In other words, the U.S. will now enforce all of its Iranian Sanctions against foreign subsidiaries of U.S. companies. In the past, the Iranian Sanctions, in most cases, applied to United States persons (U.S. citizens, resident aliens, and entities organized in the United States). For example, Section 204 of the Iranian Transactions Regulations prohibits United States persons from providing any goods, technology or services to a person in a third country knowing that the goods are intended to be provided to Iran, and Section 206 prohibits United States persons from engaging in any transaction related to: 1) goods or services of Iranian origin; or 2) goods, technology, or services being exported, reexported, sold, or supplied, directly or indirectly, to Iran or the government of Iran.
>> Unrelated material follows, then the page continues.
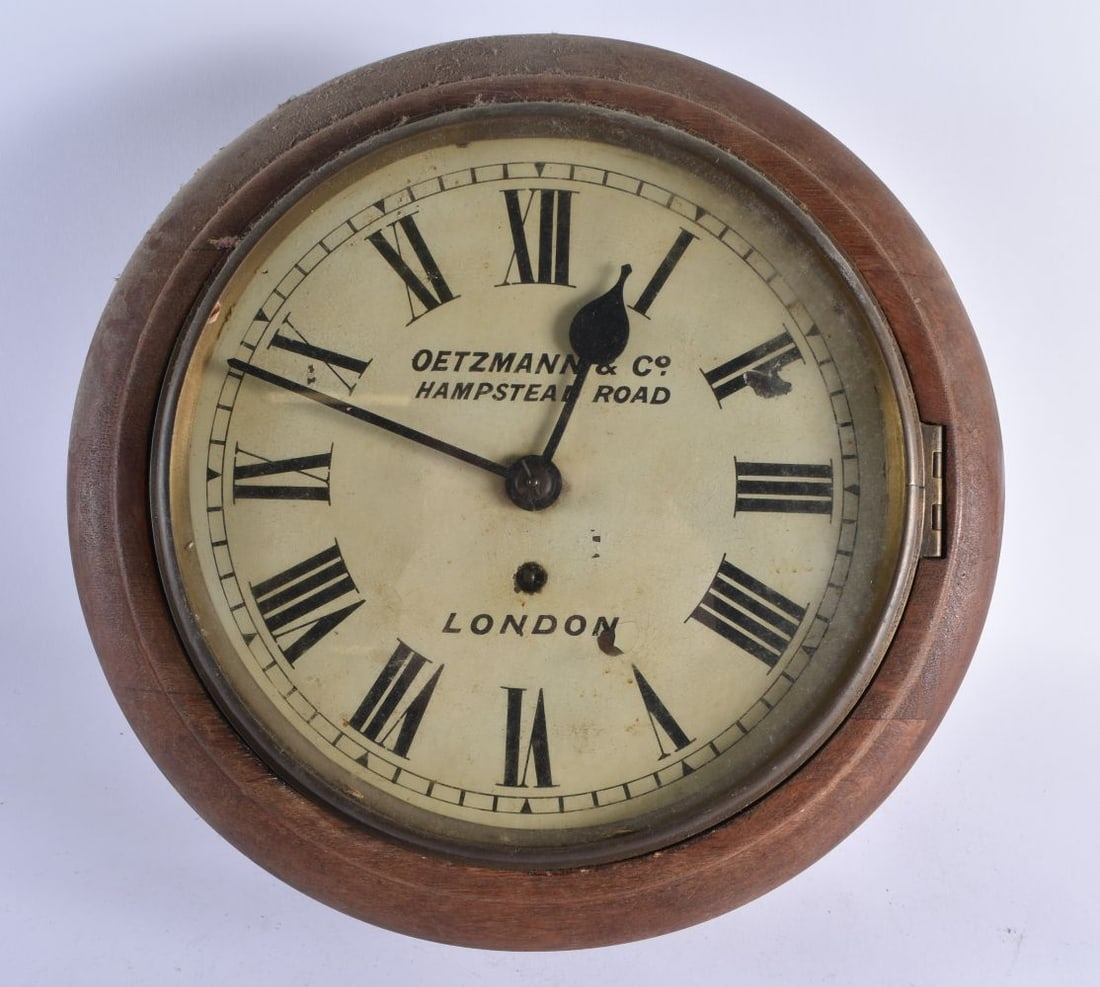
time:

Beginning on October 9, these sections will apply to any majority owned or controlled foreign subsidiary of a U.S. company. Where the Iranian Sanctions currently say United States person, after October 9, they should be read to say, “United States person or any of its majority owned or controlled foreign subsidiaries. The Act defines “own or control” to mean: 1) controlling more than 50 percent of equity interest in an entity; 2) holding a majority of the board seats; or 3) otherwise controlling the actions, policies, or personnel decisions of the entity.”

Section 218(c) of the Act allows the government to impose civil penalties on both the foreign subsidiary and its U.S. parent company for the acts of the foreign subsidiary. So if a foreign subsidiary of a U.S. company sells even a foreign-made product that it knows or should have known is intended for Iran, the U.S. parent can be subject to civil penalties equal to the greater of $250,000 or 2 times the value of the transaction.

How can the U.S. parent avoid liability? Section 218(d) provides that the penalties will not apply if the U.S. parent divests or terminates its business with its subsidiary on or before December 8, 2012, (180 days after the enactment of the Act). Alternatively, the U.S. parent could require its foreign subsidiaries to terminate all transactions with Iran before October 9, 2012.

The new law also imposes new SEC reporting requirements on U.S. issuers regarding certain Iranian transactions by the issuer or any affiliate of the issuer beginning 180 days after enactment (i.e., February 6, 2013) and requires the SEC to notify the President, various congressional committees and to post the information on the Internet for public consumption. The Act requires the President to initiate an investigation to determine if the reported transactions violate the sanctions.